• Wycinek strony:
-*-*-
Archiwum czerwiec 2015


cze 05 2015 Analiza: JOW - za czy przeciw?
Komentarze: 6

Na początek oświadczenie:

W pierwszej turze wyborów prezydenckich oddałem głos na Pawła Kukiza. Jednak w tym tekście nie mam zamiaru namawiać do wspierania jego inicjatyw oraz nie opowiadam się po żadnej ze stron. Celem wpisu jest RZETELNA analiza systemów wyborczych, bez stronniczości.

 

Paweł Kukiz i potrzeba zmian

Na świecie istnieje wiele ordynacji wyborczych, od kilku miesięcy w Polsce mówi się o jednej – JOWach. Paweł Kukiz zebrał 20% poparcie deklarując głównie tę jedną zmianę. Nie chciałbym się zagłębiać z jakich powodów ludzie głosowali na niego i ile wiedzą na temat JOWów. Pierwszy fakt jest taki, że był to sygnał do zmian w Polsce. Drugi fakt jest taki, że we wrześniu musimy zdecydować jaką ordynację wybieramy. W mediach mamy pełno banałów („JOWy zabetonują scenę” vs. „JOWy oddadzą władzę obywatelom”). Nie faworyzuje żadnego wyboru, swoją decyzję chciałbym odnaleźć świadomie wraz z koniec analizy.
-*-*-
• Wycinek danych:
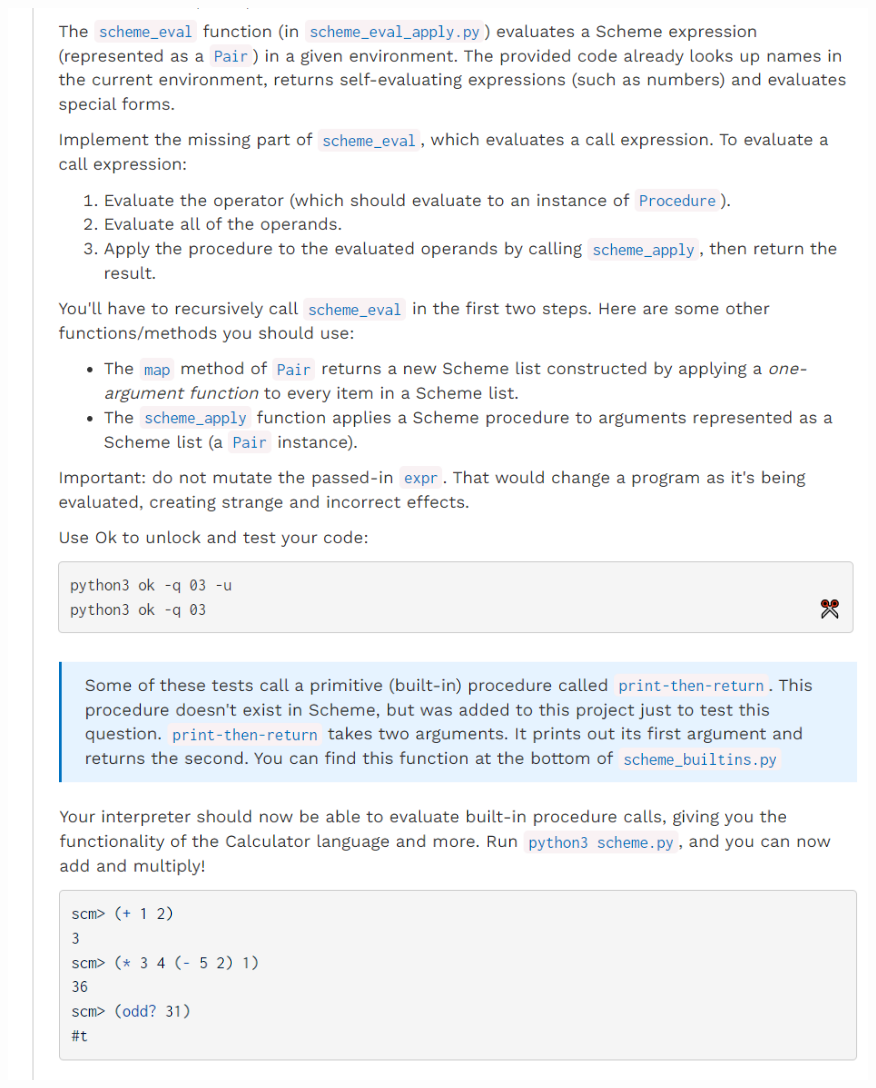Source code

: > ![image.png](./_Project_04__Scheme.assets/20230302_1021402508.png)![image.png](./_Project_04__Scheme.assets/20230302_1021407228.png)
-*-*-
• Do zrobienia 1: Czy te zdania zgadzają się z wpisem o JOW-ach? (a) W pierwszej turze wyborów prezydenckich autor wpisu głosował na Pawła Kukiza. (b) Paweł Kukiz zebrał 30% poparcia. (c) Wybór ordynacji ma nastąpić we wrześniu. Przy każdym napisz „tak” albo „nie” i przytocz dokładnie słowa z wpisu, które o tym przesądzają.
• Do zrobienia 2: Przepisz z wpisu o JOW-ach wszystko od „Na świecie istnieje” aż do „z koniec analizy.”, a w miejsce „banałów” wstaw „frazesów”.
• Do zrobienia 3: Jaki cel ma wpis o JOW-ach według jego treści?
Wykaz to osobny materiał, niezwiązany z tekstem.

• Twoja odpowiedź 1:
(a) Tak: „W pierwszej turze wyborów prezydenckich oddałem głos na Pawła Kukiza.”
(b) Nie: „Paweł Kukiz zebrał 20% poparcie”.
(c) Tak: „we wrześniu musimy zdecydować jaką ordynację wybieramy”.

• Twoja odpowiedź 2:
Na świecie istnieje wiele ordynacji wyborczych, od kilku miesięcy w Polsce mówi się o jednej – JOWach. Paweł Kukiz zebrał 20% poparcie deklarując głównie tę jedną zmianę. Nie chciałbym się zagłębiać z jakich powodów ludzie głosowali na niego i ile wiedzą na temat JOWów. Pierwszy fakt jest taki, że był to sygnał do zmian w Polsce. Drugi fakt jest taki, że we wrześniu musimy zdecydować jaką ordynację wybieramy. W mediach mamy pełno frazesów („JOWy zabetonują scenę” vs. „JOWy oddadzą władzę obywatelom”). Nie faworyzuje żadnego wyboru, swoją decyzję chciałbym odnaleźć świadomie wraz z koniec analizy.

• Twoja odpowiedź 3: Rzetelną analizę systemów wyborczych, bez stronniczości.